Because the user namespace ID (4026531837) is the same, the root user in the container is the exact same user as the root user on the host. So theres definitely no reason it shouldnt be able to strace processes that it created!

This hypothesis doesnt make much sense but I hadnt realized that the root user in a Docker container is the same as the root user on the host, so I thought that was interesting.

hypothesis 3: the ptrace system call is being blocked by a seccomp-bpf rule

I also knew that Docker uses seccomp-bpf to stop container processes from running a lot of system calls. And ptrace is in the list of system calls blocked by Dockers default seccomp profile! (actually the list of allowed system calls is a whitelist, so its just that ptrace is not in the default whitelist. But it comes out to the same thing.)

That easily explains why strace wouldnt work in a Docker container if the ptrace system call is totally blocked, then of course you cant call it at all and strace would fail.

Lets verify this hypothesis if we disable all seccomp rules, can we strace in a Docker container?

$ docker run --security-opt seccomp=unconfined -it ubuntu:18.04  /bin/bash
$ strace ls
execve("/bin/ls", ["ls"], 0x7ffc69a65580 /* 8 vars */) = 0
... it works fine ...

Yes! It works! Great. Mystery solved, except…

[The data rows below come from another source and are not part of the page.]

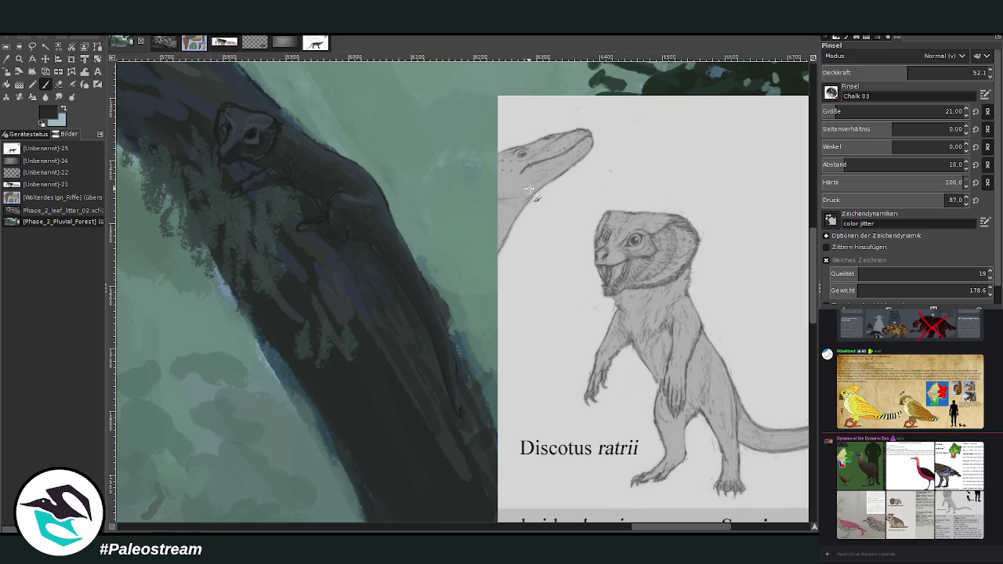
# Shade the mammal's face darker at about 43 opacity to define its eye and muzzle.
pyautogui.click(949, 69)
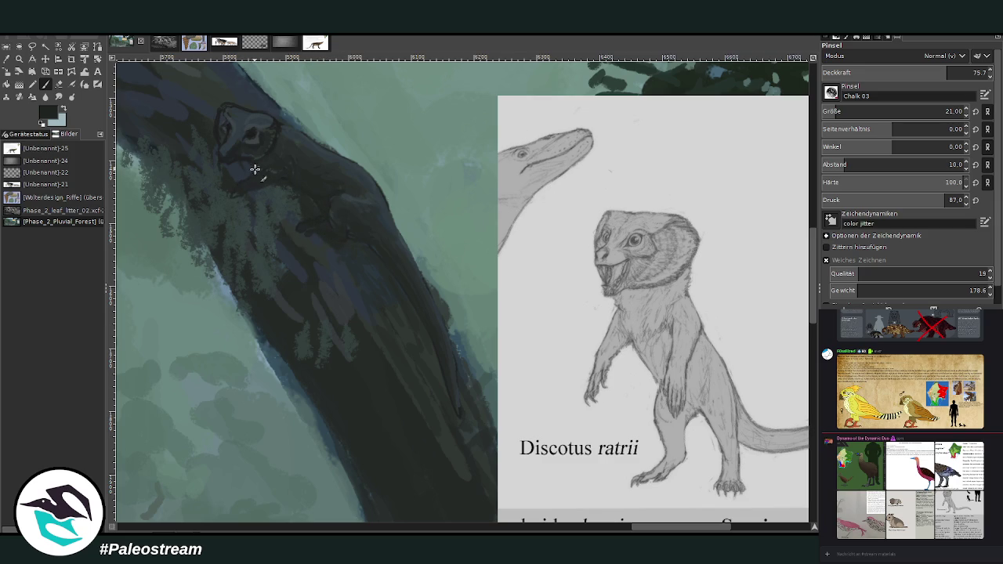
pyautogui.press('x')
pyautogui.click(892, 70)
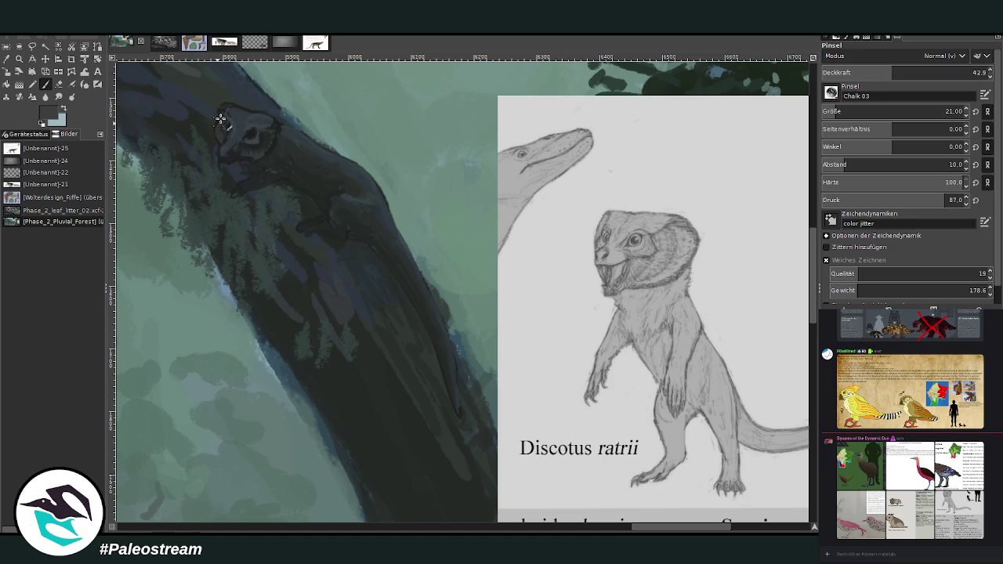
pyautogui.keyDown('ctrl'); pyautogui.click(253, 130); pyautogui.keyUp('ctrl')
pyautogui.moveTo(254, 130)
pyautogui.mouseDown()
pyautogui.moveTo(266, 131)
pyautogui.moveTo(261, 152)
pyautogui.mouseUp()
pyautogui.keyDown('ctrl'); pyautogui.click(298, 132); pyautogui.keyUp('ctrl')
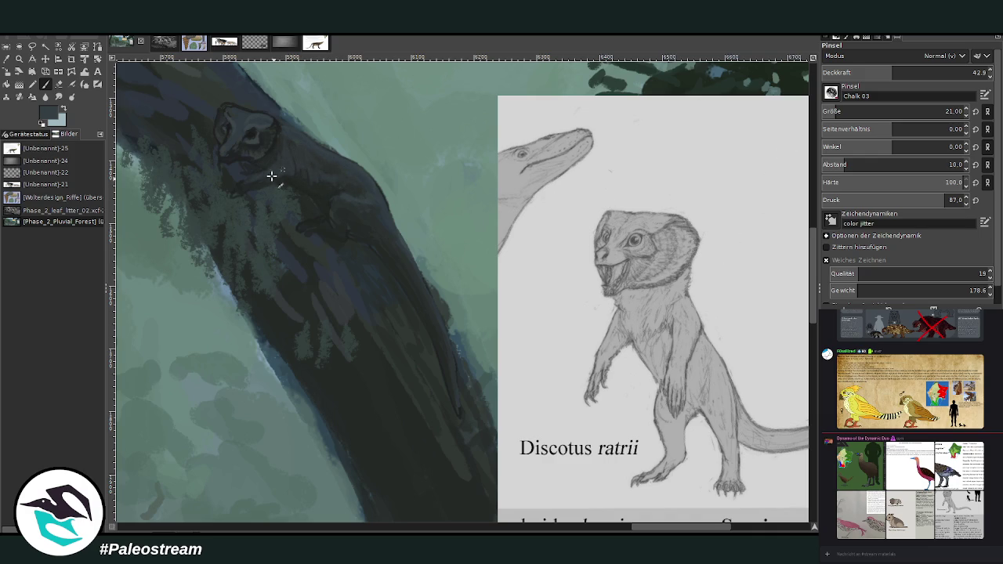
# Set a dark trunk colour at 71.9 opacity, zoom out, and hide the Discotus reference card.
pyautogui.keyDown('ctrl'); pyautogui.click(329, 226); pyautogui.keyUp('ctrl')
pyautogui.click(922, 71)
pyautogui.moveTo(922, 70); pyautogui.dragTo(942, 71)
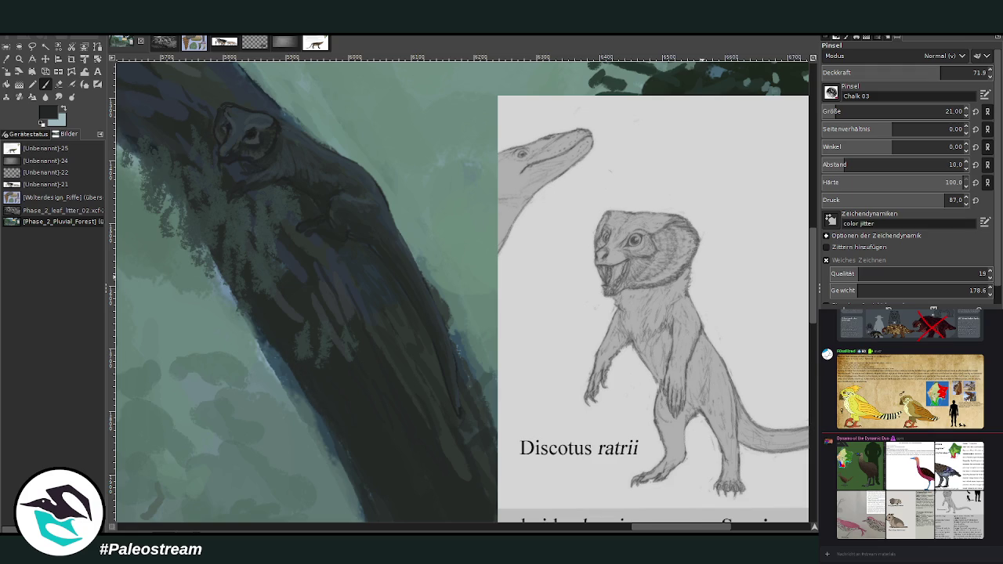
pyautogui.scroll(-3, 461, 271)
pyautogui.scroll(-1, 461, 271)
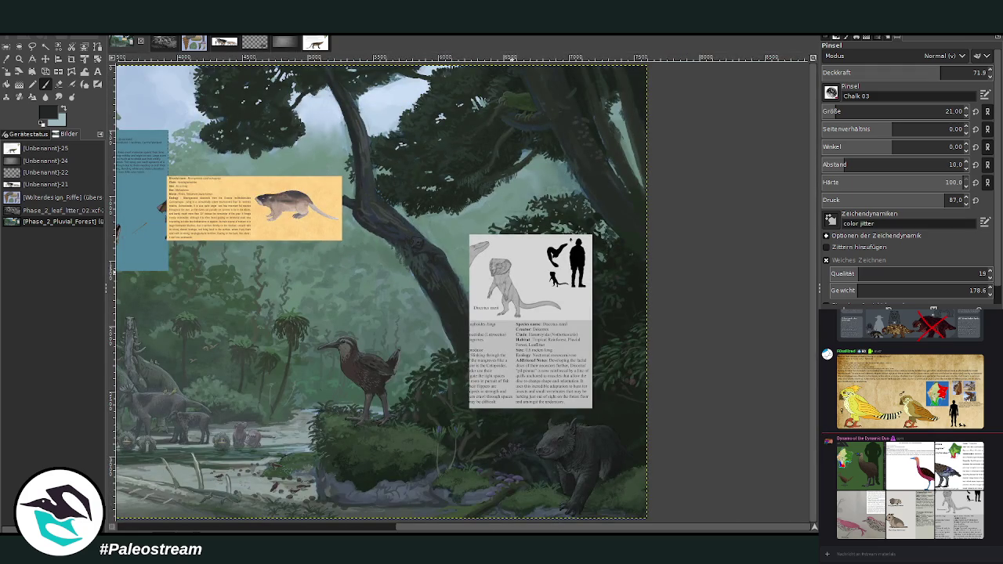
pyautogui.press('Delete')
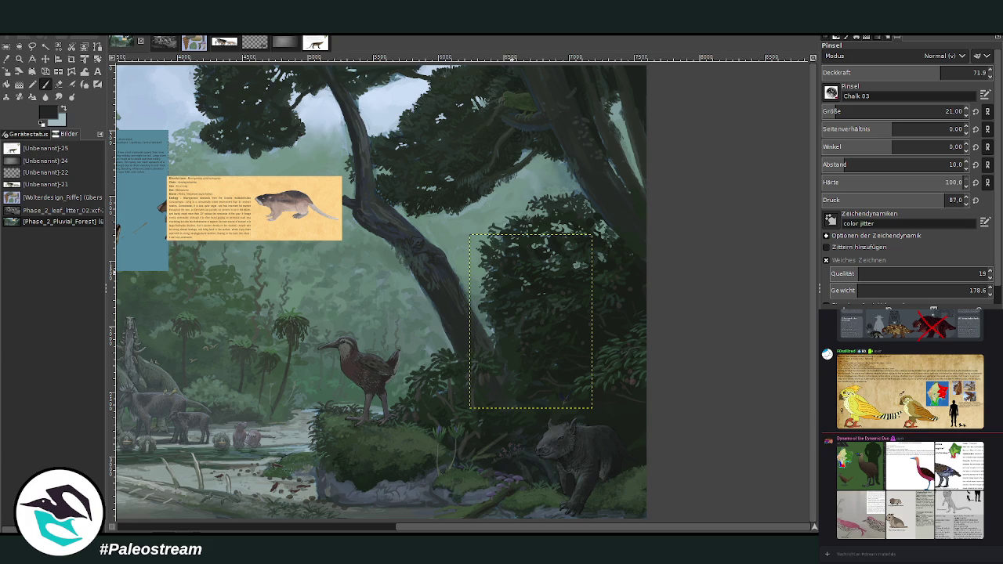
pyautogui.press('minus')
pyautogui.press('minus')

why does --cap-add=SYS_PTRACE fix the problem?

What we still havent explained is: why does --cap-add=SYS_PTRACE would fix the problem?

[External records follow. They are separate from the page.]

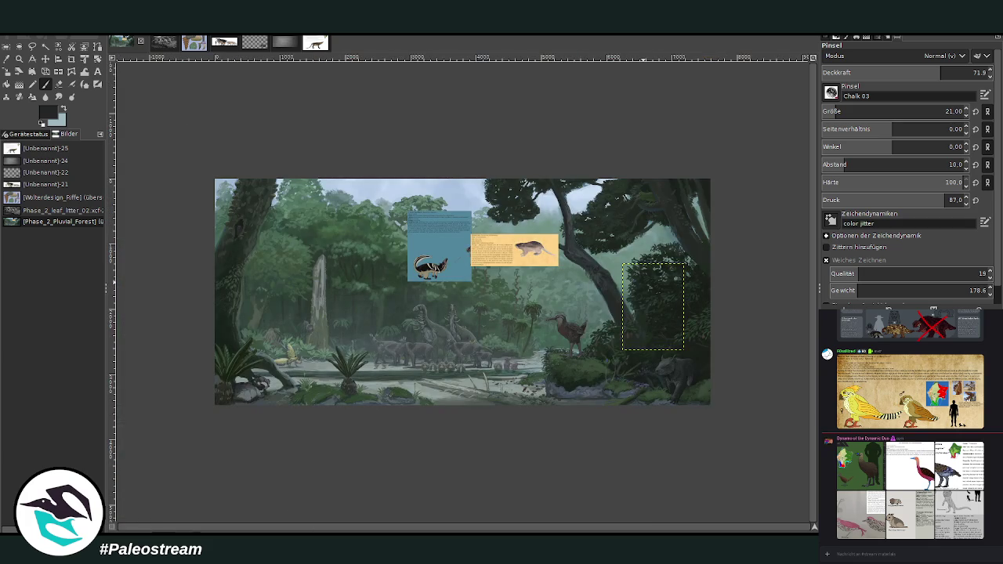
pyautogui.click(19, 59)
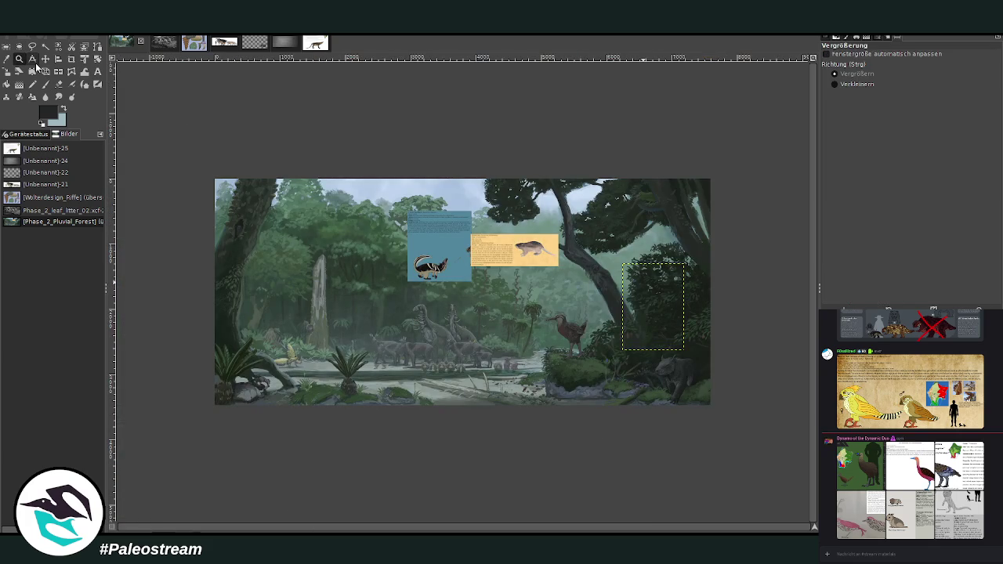
pyautogui.moveTo(286, 162); pyautogui.dragTo(682, 427)
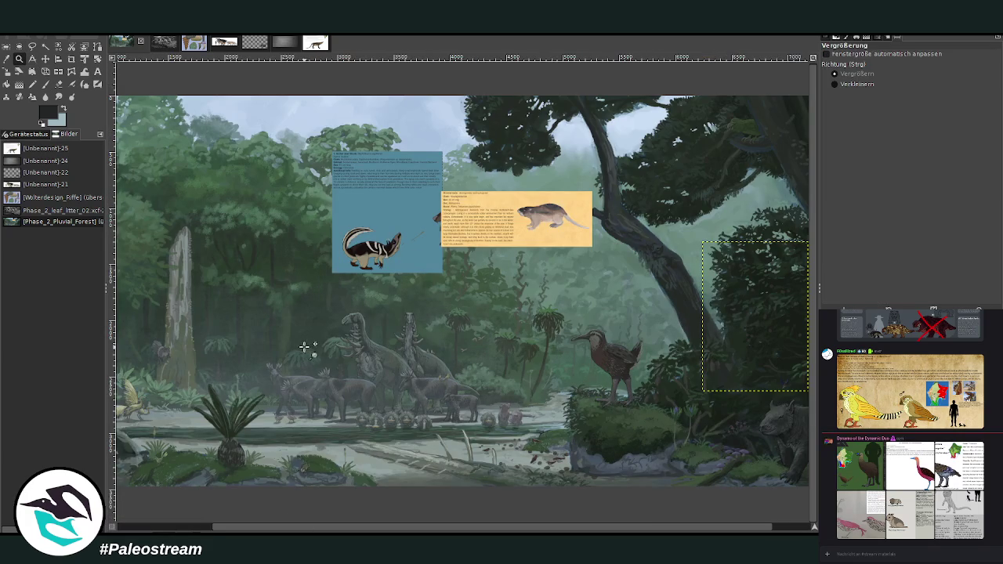
pyautogui.moveTo(410, 530); pyautogui.dragTo(450, 530)
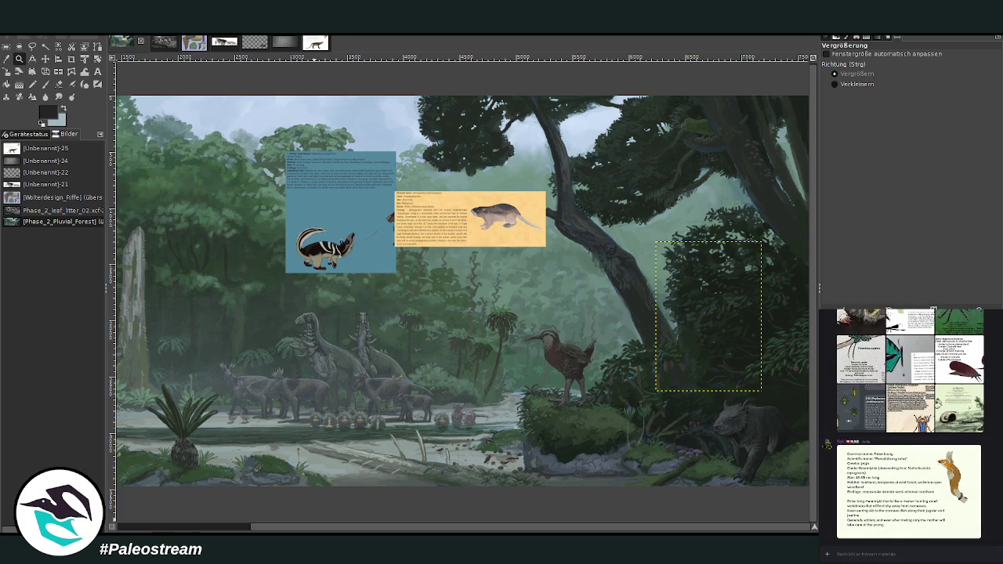
pyautogui.hscroll(-3, 316, 531)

The man page for docker run explains the --cap-add argument this way:

--cap-add=[]
   Add Linux capabilities

That doesnt have anything to do with seccomp rules! Whats going on?

lets look at the Docker source code.

When the documentation doesnt help, the only thing to do is go look at the source.

The nice thing about Go is, because dependencies are often vendored in a Go repository, you can just grep the repository to figure out where the code that does a thing is. So I cloned github.com/moby/moby and grepped for some things, like rg CAP_SYS_PTRACE.

Heres what I think is going on. In containerds seccomp implementation, in contrib/seccomp/seccomp_default.go, theres a bunch of code that makes sure that if a process has a capability, then its also given access (through a seccomp rule) to use the system calls that go with that capability.

case "CAP_SYS_PTRACE":
       s.Syscalls = append(s.Syscalls, specs.LinuxSyscall{
           Names: []string{
               "kcmp",
               "process_vm_readv",
               "process_vm_writev",
               "ptrace",
           },
           Action: specs.ActAllow,
           Args:   []specs.LinuxSeccompArg{},
       })

Theres some other code that seems to do something very similar in profiles/seccomp/seccomp.go in moby and the default seccomp profile, so its possible that thats whats doing it instead.

So I think we have our answer!

--cap-add in Docker does a little more than what it says

The upshot seems to be that --cap-add doesnt do exactly what it says it does in the man page, its more like --cap-add-and-also-whitelist-some-extra-system-calls-if-required. Which makes sense! If you have a capability like CAP_SYS_PTRACE which is supposed to let you use the process_vm_readv system call but that system call is blocked by a seccomp profile, thats not going to help you much!

So allowing the process_vm_readv and ptrace system calls when you give the container CAP_SYS_PTRACE seems like a reasonable choice.

thats all!

This was a fun small thing to investigate, and I think its a nice example of how containers are made of lots of moving pieces that work together in not-completely-obvious ways.